A review of Samsung’s Galaxy Mini Android.
I have been using Samsung’s Galaxy Mini (model GT-S5570) for the better part of a month, or slightly longer. The Galaxy Mini is being retailed in Kenya for Kes. 12,999.00 by Safaricom which places it in the entry-level range of Android handsets available in the market to-date. This is more expensive than Huawei’s IDEOS which has been a runaway success for Safaricom but its also a more capable phone on many levels. Included in the Safaricom price for the Galaxy Mini is 600 MB of free data for three months or rather 200 MB per month which is decent enough for most people. In reviewing the Galaxy Mini, here are the details based on my experience:
Screen Size: On holding the Galaxy Mini for the very first time, a few things caught my attention. The first was the size of the screen. Its a large 3.14 inch screen which got me all excited. This is almost as large as the screens you get on much more expensive Android phones in the market. However, on turning the phone on, I was disappointed with the quality of the screen – clearly this was no AMOLED or Super AMOLED screen with a fuzzy looking resolution of only 240 X 320 with a range of only 262 colours. However, I got used to it, eventually.

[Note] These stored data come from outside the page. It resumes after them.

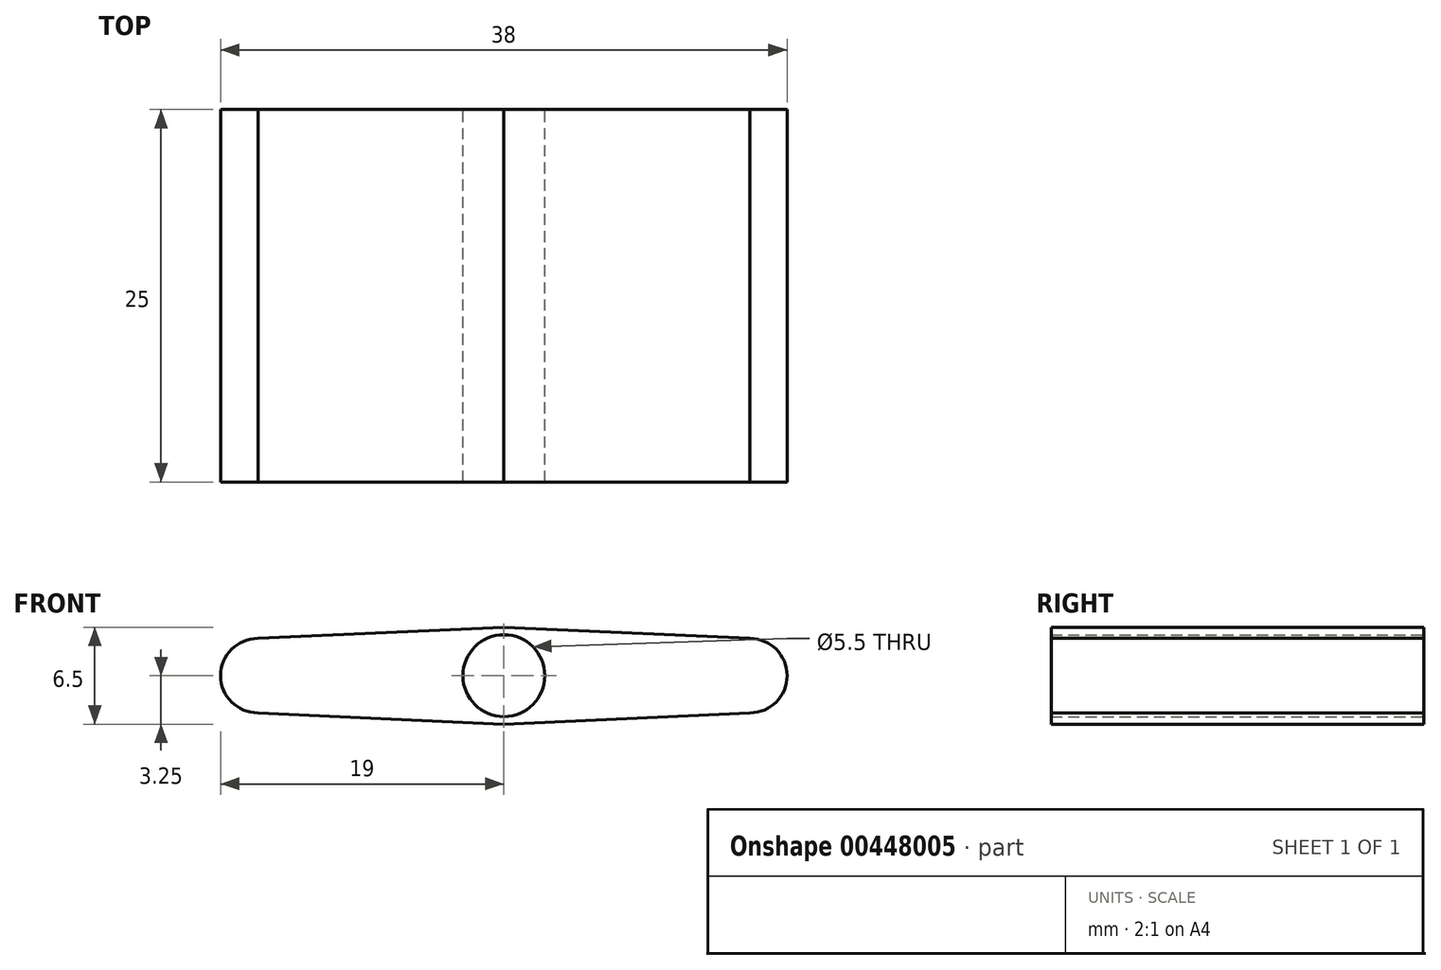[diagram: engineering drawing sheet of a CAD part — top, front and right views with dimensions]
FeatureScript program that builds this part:
annotation { "Feature Type Name" : "Feature", "Feature Type Description" : "" }
export const myFeature = defineFeature(function(context is Context, id is Id, definition is map)
    precondition{}
    {
        {
            var Q0;
            Q0=qCreatedBy(makeId("Front.planeOp"),FACE);
            var sketch = newSketch(context, id + "F0", { "sketchPlane" : qUnion([Q0])});
            skLineSegment(sketch, "E0.left", {"start": v(-16.5, 2.5) * mm, "end": v(-16.5, -2.5) * mm});
            skLineSegment(sketch, "E0.right", {"start": v(16.5, 2.5) * mm, "end": v(16.5, -2.5) * mm});
            skCircle(sketch, "E1", {"center": v(0, 0) * mm, "radius": 2.75 * mm});
            skArc(sketch, "E2", {"start": v(-16.5, 2.5) * mm, "mid": v(-19, 0) * mm, "end": v(-16.5, -2.5) * mm});
            skArc(sketch, "E3", {"start": v(16.5, -2.5) * mm, "mid": v(19, 0) * mm, "end": v(16.5, 2.5) * mm});
            skLineSegment(sketch, "E4", {"start": v(-16.5, -2.5) * mm, "end": v(0, -3.25) * mm});
            skLineSegment(sketch, "E5", {"start": v(0, -3.25) * mm, "end": v(16.5, -2.5) * mm});
            skLineSegment(sketch, "E6", {"start": v(16.5, 2.5) * mm, "end": v(0, 3.25) * mm});
            skLineSegment(sketch, "E7", {"start": v(0, 3.25) * mm, "end": v(-16.5, 2.5) * mm});
            skSolve(sketch);
        }
        {
            var Q0;
            Q0 = qSketchRegion(id + "F0", true);
            extrude(context, id + "F1", {"entities" : qUnion([Q0]), "depth" : 25 * mm});
        }
        {
            var Q0;
            {var subQ2=sQuery(id+"F0.wireOp",EDGE,"E1");var subQ8=sQuery(id+"F0.wireOp",EDGE,"6XHvpfAx-2tKT-LaVR-n82s-EbX0efgZk50R");var subQ9=makeQuery(id+"F0.imprint","INTERSECT",VERTEX,{"derivedFrom":[subQ2,subQ8]});Q0=makeQuery(id+"F0.imprint","IMPRINT",FACE,{"disambiguationData":[TD([[makeQuery(id+"F0.imprint","IMPRINT",EDGE,{"disambiguationData":[TD([[subQ9,-1.0]])],"derivedFrom":subQ2}),1.0]])]});}
            extrude(context, id + "F2", {"entities" : qUnion([Q0]), "operationType" : NewBodyOperationType.REMOVE, "depth" : 25 * mm});
        }
    });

Packaging: In terms of the packaging or the casing of the Galaxy Mini, it does feel low-end in terms of the finish. However, for the price on offer this is hardly a surprise and it certainly does have a “plasticky” feel that seems to plague all low-end (and sometimes high-end) smartphones. Its pretty hefty in terms of weight at 106.6 grams but you really could not compare it to an HTC or iPhone in this respect, which generally have a solid metallic feel. It does however have a “chunky” feel to it that I like.
Responsiveness: In terms of panning through apps on the Galaxy Mini, the experience was generally was satisfactory but not excellent in my opinion. You did feel at times that the processor was light-weight and it took ages for apps to open at times – hanging was not uncommon after a few weeks. But putting things in perspective, this is an entry-level Android that I am STILL using it as I write this review.

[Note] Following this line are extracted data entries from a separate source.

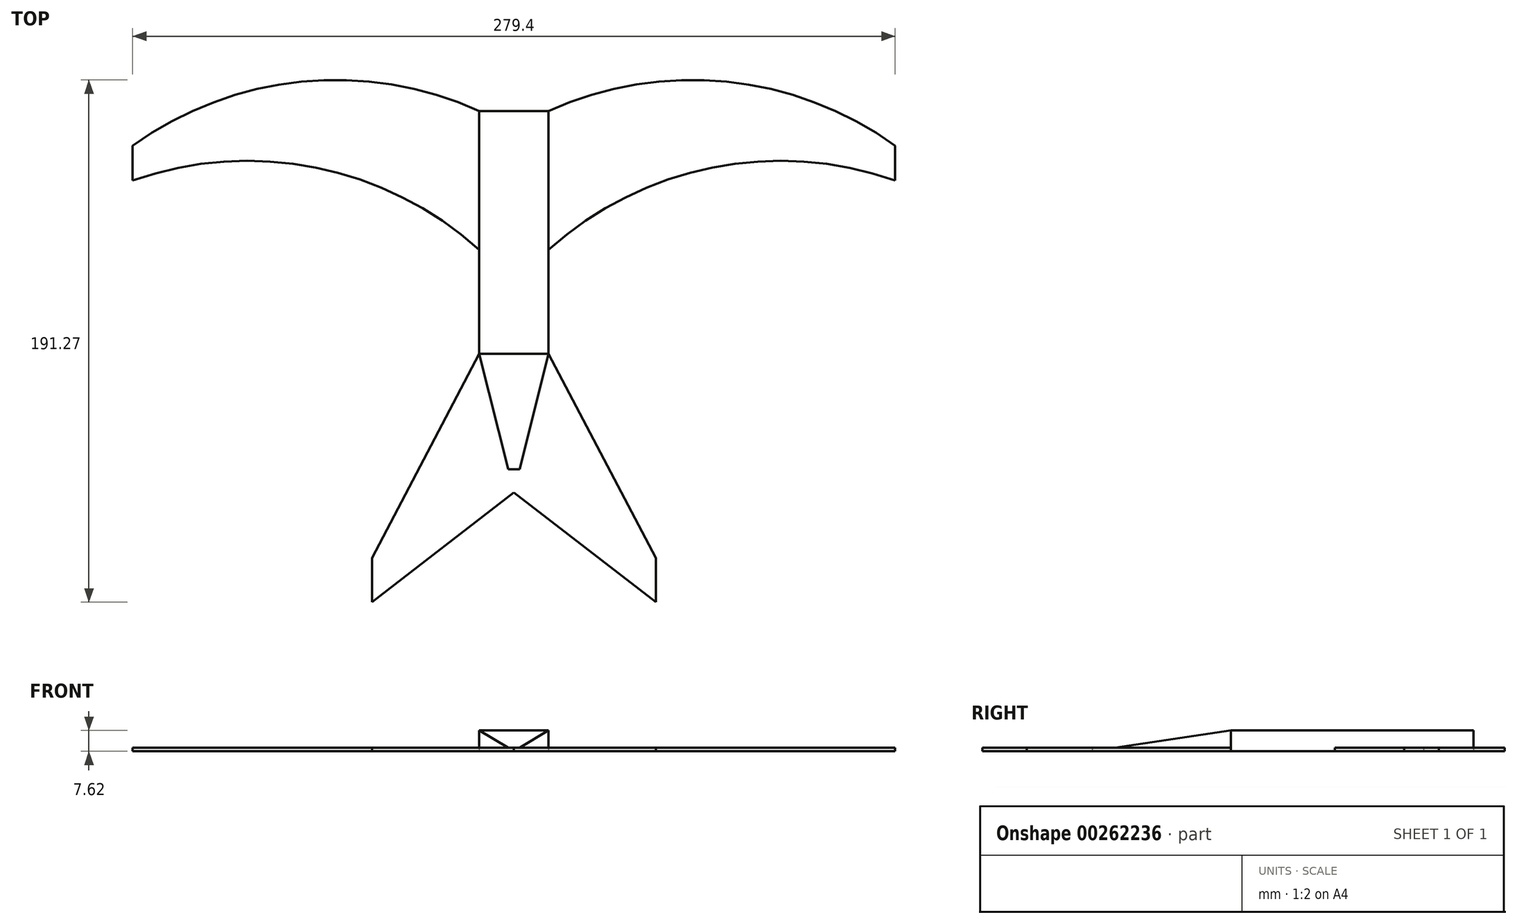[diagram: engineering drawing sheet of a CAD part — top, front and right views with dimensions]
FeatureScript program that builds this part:
annotation { "Feature Type Name" : "Feature", "Feature Type Description" : "" }
export const myFeature = defineFeature(function(context is Context, id is Id, definition is map)
    precondition{}
    {
        {
            var Q0;
            Q0=qCreatedBy(makeId("Top.planeOp"),FACE);
            var sketch = newSketch(context, id + "F0", { "sketchPlane" : qUnion([Q0])});
            skArc(sketch, "E0", {"start": v(-12.7, 12.7) * mm, "mid": v(-77.91, 23.46) * mm, "end": v(-139.7, 0) * mm});
            skLineSegment(sketch, "E1.bottom", {"start": v(-12.7, 12.7) * mm, "end": v(12.7, 12.7) * mm});
            skLineSegment(sketch, "E1.top", {"start": v(-12.7, -76.2) * mm, "end": v(12.7, -76.2) * mm});
            skLineSegment(sketch, "E1.left", {"start": v(-12.7, 12.7) * mm, "end": v(-12.7, -76.2) * mm});
            skLineSegment(sketch, "E1.right", {"start": v(12.7, 12.7) * mm, "end": v(12.7, -76.2) * mm});
            skArc(sketch, "E2", {"start": v(139.7, 0) * mm, "mid": v(77.91, 23.46) * mm, "end": v(12.7, 12.7) * mm});
            skLineSegment(sketch, "E3", {"start": v(-139.7, 0) * mm, "end": v(-139.7, -12.7) * mm});
            skArc(sketch, "E4", {"start": v(-12.7, -38.1) * mm, "mid": v(-72.72, -8) * mm, "end": v(-139.7, -12.7) * mm});
            skLineSegment(sketch, "E5", {"start": v(139.7, 0) * mm, "end": v(139.7, -12.7) * mm});
            skArc(sketch, "E6", {"start": v(139.7, -12.7) * mm, "mid": v(72.72, -8) * mm, "end": v(12.7, -38.1) * mm});
            skLineSegment(sketch, "E7", {"start": v(-12.7, -76.2) * mm, "end": v(0, -127) * mm});
            skLineSegment(sketch, "E8", {"start": v(0, -127) * mm, "end": v(12.7, -76.2) * mm});
            skSolve(sketch);
        }
        {
            var Q0;
            {var subQ3=sQuery(id+"F0.wireOp",EDGE,"E1.bottom");Q0=makeQuery(id+"F0.imprint","IMPRINT",FACE,{"disambiguationData":[TD([[makeQuery(id+"F0.imprint","IMPRINT",EDGE,{"derivedFrom":subQ3}),-1.0]])]});}
            var Q1;
            Q1=makeQuery(id+"F0.imprint","IMPRINT",FACE,{"disambiguationData":[TD([[makeQuery(id+"F0.imprint","IMPRINT",EDGE,{"derivedFrom":sQuery(id+"F0.wireOp",EDGE,"E1.top")}),-1.0]])]});
            extrude(context, id + "F1", {"entities" : qUnion([Q0, Q1]), "depth" : 7.62 * mm});
        }
        {
            var Q0;
            {var subQ0=sQuery(id+"F0.wireOp",EDGE,"E2");Q0=makeQuery(id+"F0.imprint","IMPRINT",FACE,{"disambiguationData":[TD([[makeQuery(id+"F0.imprint","IMPRINT",EDGE,{"derivedFrom":subQ0}),1.0]])]});}
            var Q1;
            {var subQ0=sQuery(id+"F0.wireOp",EDGE,"E0");Q1=makeQuery(id+"F0.imprint","IMPRINT",FACE,{"disambiguationData":[TD([[makeQuery(id+"F0.imprint","IMPRINT",EDGE,{"derivedFrom":subQ0}),1.0]])]});}
            extrude(context, id + "F2", {"entities" : qUnion([Q0, Q1]), "operationType" : NewBodyOperationType.ADD, "depth" : 1.27 * mm});
        }
        {
            var Q0;
            Q0=qCreatedBy(makeId("Front.planeOp"),FACE);
            cPlane(context, id + "F3", {"entities" : qUnion([Q0]), "cplaneType" : CPlaneType.OFFSET, "offset" : 76.2 * mm, "width" : 152.4 * mm, "height" : 152.4 * mm});
        }
        {
            var Q0;
            Q0=qCreatedBy(id+"F3.planeOp",FACE);
            var sketch = newSketch(context, id + "F4", { "sketchPlane" : qUnion([Q0])});
            skLineSegment(sketch, "E9.bottom", {"start": v(25.4, 7.62) * mm, "end": v(-25.4, 7.62) * mm});
            skLineSegment(sketch, "E9.top", {"start": v(25.4, 26.69) * mm, "end": v(-25.4, 26.69) * mm});
            skLineSegment(sketch, "E9.left", {"start": v(25.4, 7.62) * mm, "end": v(25.4, 26.69) * mm});
            skLineSegment(sketch, "E9.right", {"start": v(-25.4, 7.62) * mm, "end": v(-25.4, 26.69) * mm});
            skSolve(sketch);
        }
        {
            var Q0;
            Q0=qCreatedBy(id+"F3.planeOp",FACE);
            cPlane(context, id + "F5", {"entities" : qUnion([Q0]), "cplaneType" : CPlaneType.OFFSET, "offset" : 50.8 * mm, "width" : 152.4 * mm, "height" : 152.4 * mm});
        }
        {
            var Q0;
            Q0=qCreatedBy(id+"F5.planeOp",FACE);
            var sketch = newSketch(context, id + "F6", { "sketchPlane" : qUnion([Q0])});
            skLineSegment(sketch, "E10.bottom", {"start": v(29.83, 0) * mm, "end": v(-29.63, 0) * mm});
            skLineSegment(sketch, "E10.top", {"start": v(29.83, 29.44) * mm, "end": v(-29.63, 29.44) * mm});
            skLineSegment(sketch, "E10.left", {"start": v(29.83, 0) * mm, "end": v(29.83, 29.44) * mm});
            skLineSegment(sketch, "E10.right", {"start": v(-29.63, 0) * mm, "end": v(-29.63, 29.44) * mm});
            skSolve(sketch);
        }
        {
            var Q1;
            Q1=makeQuery(id+"F4.imprint","IMPRINT",FACE,{"disambiguationData":[TD([[makeQuery(id+"F4.imprint","IMPRINT",EDGE,{"derivedFrom":sQuery(id+"F4.wireOp",EDGE,"E9.bottom")}),-1.0]])]});
            var Q2;
            Q2=makeQuery(id+"F6.imprint","IMPRINT",FACE,{"disambiguationData":[TD([[makeQuery(id+"F6.imprint","IMPRINT",EDGE,{"derivedFrom":sQuery(id+"F6.wireOp",EDGE,"E10.bottom")}),-1.0]])]});
            loft(context, id + "F7", {"operationType" : NewBodyOperationType.REMOVE, "sheetProfilesArray" : [{ "sheetProfileEntities" : qUnion([Q1]) }, { "sheetProfileEntities" : qUnion([Q2]) }]});
        }
        {
            var Q0;
            Q0=makeQuery(id+"F0.imprint","IMPRINT",FACE,{"disambiguationData":[TD([[makeQuery(id+"F0.imprint","IMPRINT",EDGE,{"derivedFrom":sQuery(id+"F0.wireOp",EDGE,"E1.top")}),-1.0]])]});
            var sketch = newSketch(context, id + "F8", { "sketchPlane" : qUnion([Q0])});
            skLineSegment(sketch, "E11.0.0", {"start": v(12.7, -76.2) * mm, "end": v(12.7, -38.1) * mm});
            skLineSegment(sketch, "E11.0.1", {"start": v(12.7, -38.1) * mm, "end": v(12.7, 12.7) * mm});
            skLineSegment(sketch, "E11.0.2", {"start": v(12.7, 12.7) * mm, "end": v(-12.7, 12.7) * mm});
            skLineSegment(sketch, "E11.0.3", {"start": v(-12.7, 12.7) * mm, "end": v(-12.7, -38.1) * mm});
            skLineSegment(sketch, "E11.0.4", {"start": v(-12.7, -38.1) * mm, "end": v(-12.7, -76.2) * mm});
            skLineSegment(sketch, "E11.0.5", {"start": v(-12.7, -76.2) * mm, "end": v(12.7, -76.2) * mm});
            skLineSegment(sketch, "E12.0.0", {"start": v(12.7, -76.2) * mm, "end": v(-12.7, -76.2) * mm});
            skLineSegment(sketch, "E13.0.0", {"start": v(139.7, -12.7) * mm, "end": v(139.7, 0) * mm});
            skArc(sketch, "E13.0.1", {"start": v(139.7, 0) * mm, "mid": v(77.91, 23.46) * mm, "end": v(12.7, 12.7) * mm});
            skLineSegment(sketch, "E13.0.2", {"start": v(12.7, 12.7) * mm, "end": v(12.7, -38.1) * mm});
            skArc(sketch, "E13.0.3", {"start": v(12.7, -38.1) * mm, "mid": v(72.72, -8) * mm, "end": v(139.7, -12.7) * mm});
            skLineSegment(sketch, "E14.0.0", {"start": v(-12.7, -38.1) * mm, "end": v(-12.7, 12.7) * mm});
            skArc(sketch, "E14.0.1", {"start": v(-12.7, 12.7) * mm, "mid": v(-77.91, 23.46) * mm, "end": v(-139.7, 0) * mm});
            skLineSegment(sketch, "E14.0.2", {"start": v(-139.7, 0) * mm, "end": v(-139.7, -12.7) * mm});
            skArc(sketch, "E14.0.3", {"start": v(-139.7, -12.7) * mm, "mid": v(-72.72, -8) * mm, "end": v(-12.7, -38.1) * mm});
            skPoint(sketch, "E15.end.orphan", {"position": v(0, -127.44) * mm});
            skLineSegment(sketch, "E16", {"start": v(12.7, -76.2) * mm, "end": v(52, -151.02) * mm});
            skLineSegment(sketch, "E17", {"start": v(52, -151.02) * mm, "end": v(52, -167.18) * mm});
            skLineSegment(sketch, "E18", {"start": v(52, -167.18) * mm, "end": v(0, -127) * mm});
            skPoint(sketch, "E19.endSnap0", {"position": v(0, -76.2) * mm});
            skLineSegment(sketch, "E20.MirrorCS", {"start": v(-12.7, -76.2) * mm, "end": v(-52, -151.02) * mm});
            skLineSegment(sketch, "E21.MirrorCS", {"start": v(-52, -151.02) * mm, "end": v(-52, -167.18) * mm});
            skLineSegment(sketch, "E22.MirrorCS", {"start": v(-52, -167.18) * mm, "end": v(0, -127) * mm});
            skPoint(sketch, "E19.end.orphan", {"position": v(0, -58) * mm});
            skSolve(sketch);
        }
        {
            var Q0;
            Q0=makeQuery(id+"F0.imprint","IMPRINT",FACE,{"disambiguationData":[TD([[makeQuery(id+"F0.imprint","IMPRINT",EDGE,{"derivedFrom":sQuery(id+"F0.wireOp",EDGE,"E1.top")}),-1.0]])]});
            var Q1;
            Q1=makeQuery(id+"F8.imprint","IMPRINT",FACE,{"disambiguationData":[TD([[makeQuery(id+"F8.imprint","IMPRINT",EDGE,{"derivedFrom":sQuery(id+"F8.wireOp",EDGE,"E20.MirrorCS")}),1.0]])]});
            var Q2;
            Q2=makeQuery(id+"F8.imprint","IMPRINT",FACE,{"disambiguationData":[TD([[makeQuery(id+"F8.imprint","IMPRINT",EDGE,{"derivedFrom":sQuery(id+"F8.wireOp",EDGE,"E16")}),-1.0]])]});
            extrude(context, id + "F9", {"entities" : qUnion([Q0, Q1, Q2]), "operationType" : NewBodyOperationType.ADD, "depth" : 1.27 * mm});
        }
    });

Memory: The Galaxy Mini comes with limited phone-based storage. However, you do get a Micro SD card with 2GB which is sufficient for handling most of your multimedia needs for video and audio. However, it is small compared to what you get on more expensive Android handsets which can be in the region of 16GB out of the box. But then again, this is an entry-level handset.
Contacts: As mentioned earlier in this blog post, I was able to download all my contacts from my iPhone and Outlook. However, I was also able to integrate and synchronize Facebook and Twitter contacts as well. This is a pretty nifty feature as it puts everything in one place.

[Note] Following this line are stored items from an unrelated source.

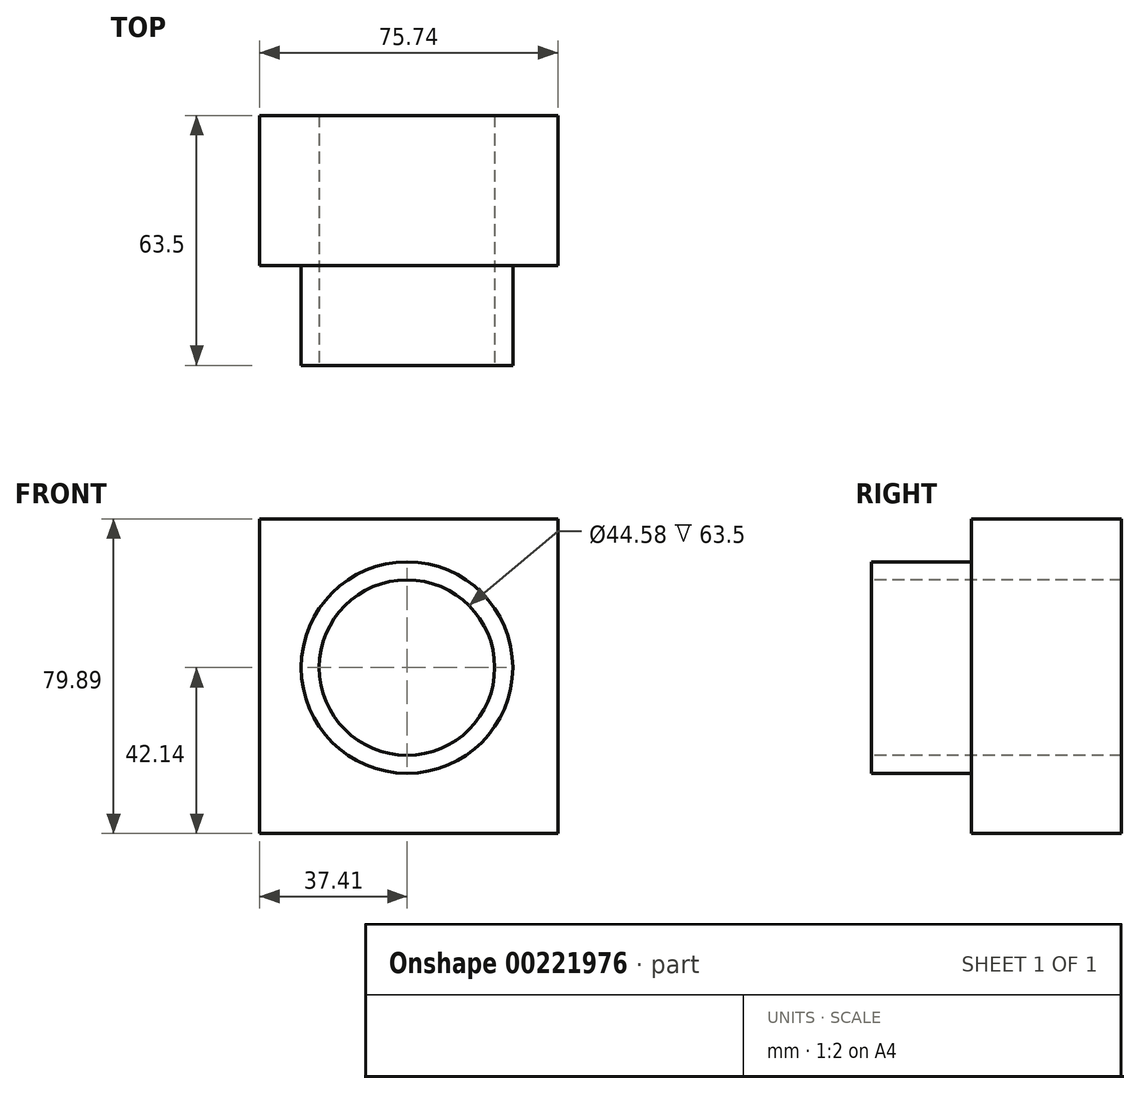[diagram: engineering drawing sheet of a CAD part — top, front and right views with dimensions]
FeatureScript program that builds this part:
annotation { "Feature Type Name" : "Feature", "Feature Type Description" : "" }
export const myFeature = defineFeature(function(context is Context, id is Id, definition is map)
    precondition{}
    {
        {
            var Q0;
            Q0=qCreatedBy(makeId("Front.planeOp"),FACE);
            var sketch = newSketch(context, id + "F0", { "sketchPlane" : qUnion([Q0])});
            skLineSegment(sketch, "E0.bottom", {"start": v(-37.4, 37.75) * mm, "end": v(38.33, 37.75) * mm});
            skLineSegment(sketch, "E0.top", {"start": v(-37.4, -42.14) * mm, "end": v(38.33, -42.14) * mm});
            skLineSegment(sketch, "E0.left", {"start": v(-37.4, 37.75) * mm, "end": v(-37.4, -42.14) * mm});
            skLineSegment(sketch, "E0.right", {"start": v(38.33, 37.75) * mm, "end": v(38.33, -42.14) * mm});
            skSolve(sketch);
        }
        {
            var Q0;
            Q0 = qSketchRegion(id + "F0", true);
            extrude(context, id + "F1", {"entities" : qUnion([Q0]), "depth" : 38.1 * mm});
        }
        {
            var Q0;
            Q0=makeQuery(id+"F1.opExtrude","CAP_FACE",FACE,{"disambiguationData":[OSD([sQuery(id+"F0.wireOp",EDGE,"E0.bottom"),sQuery(id+"F0.wireOp",EDGE,"E0.top"),sQuery(id+"F0.wireOp",EDGE,"E0.left"),sQuery(id+"F0.wireOp",EDGE,"E0.right")])],"isStart":false});
            var sketch = newSketch(context, id + "F2", { "sketchPlane" : qUnion([Q0])});
            skCircle(sketch, "E1", {"center": v(0, 0) * mm, "radius": 26.88 * mm});
            skSolve(sketch);
        }
        {
            var Q0;
            Q0 = qSketchRegion(id + "F2", true);
            extrude(context, id + "F3", {"entities" : qUnion([Q0]), "operationType" : NewBodyOperationType.ADD, "depth" : 25.4 * mm});
        }
        {
            var Q0;
            Q0=makeQuery(id+"F3.opExtrude","CAP_FACE",FACE,{"disambiguationData":[OSD([sQuery(id+"F2.wireOp",EDGE,"E1")])],"isStart":false});
            var sketch = newSketch(context, id + "F4", { "sketchPlane" : qUnion([Q0])});
            skCircle(sketch, "E2", {"center": v(0, 0) * mm, "radius": 22.29 * mm});
            skSolve(sketch);
        }
        {
            var Q0;
            Q0 = qSketchRegion(id + "F4", true);
            extrude(context, id + "F5", {"entities" : qUnion([Q0]), "operationType" : NewBodyOperationType.REMOVE, "endBound" : BoundingType.THROUGH_ALL, "oppositeDirection" : true, "depth" : 76.2 * mm});
        }
    });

Camera: The Galaxy Mini can do video and stills. Still pictures are taken at 3 MP which is not bad for a phone of this level. However, it lacks autofocus and a flash which are now becoming commonplace on more recent Android handsets being launched globally. Personally, it’s worked really well for me and I have no complaints.
Battery Life: I was actually quite impressed with the battery life on the Galaxy Mini. It does not always last as long as I would like but at least it could take me through a whole day – provided I turned off the Internet when I did not need it from sucking all the battery life. The regular email and social media notifications are quite simply battery draining.
Video: The Galaxy Mini worked well in terms of accessing YouTube videos. However, it does NOT support Flash which is a hindrance to browsing a good number of web sites. I can only imagine that this is the case due to processor constants.
Music: I used the Galaxy Mini in the gym as a replacement for my iPhone. It comes with all the expected accessories such as headphones with basic controls. However, the user interface and overall experience including the quality of sound could not match that of an iPhone or iPod.
Networking: The Galaxy Mini is able to connect to data in a myriad of ways. It supports EDGE and 3G meaning it get online fast. However, it also supports Bluetooth and WIFI networking. Lastly, like the Huawei IDEOS, it can also work as a WIFI hotspot for multiple computers. In a nutshell, it connects, whenever and wherever you need it to!
In concluding, I have found that the Galaxy Mini was able to meet both my professional and personal needs when it came to having an entry-level Android handset. It did however have some short-comings like the screen quality and becoming less responsive as I installed more applications and content. I was able to use it for work email and personal email, as well as social media apps, etc. It worked and continues to work for me. However, it’s not a Galaxy S or Galaxy S2 – but then again these phones cost 3 to 5 times as much. At the end of the day however, the Galaxy Mini is a decent Android phone and I would recommend it with a strong buy if you are budget constrained and want great value for money.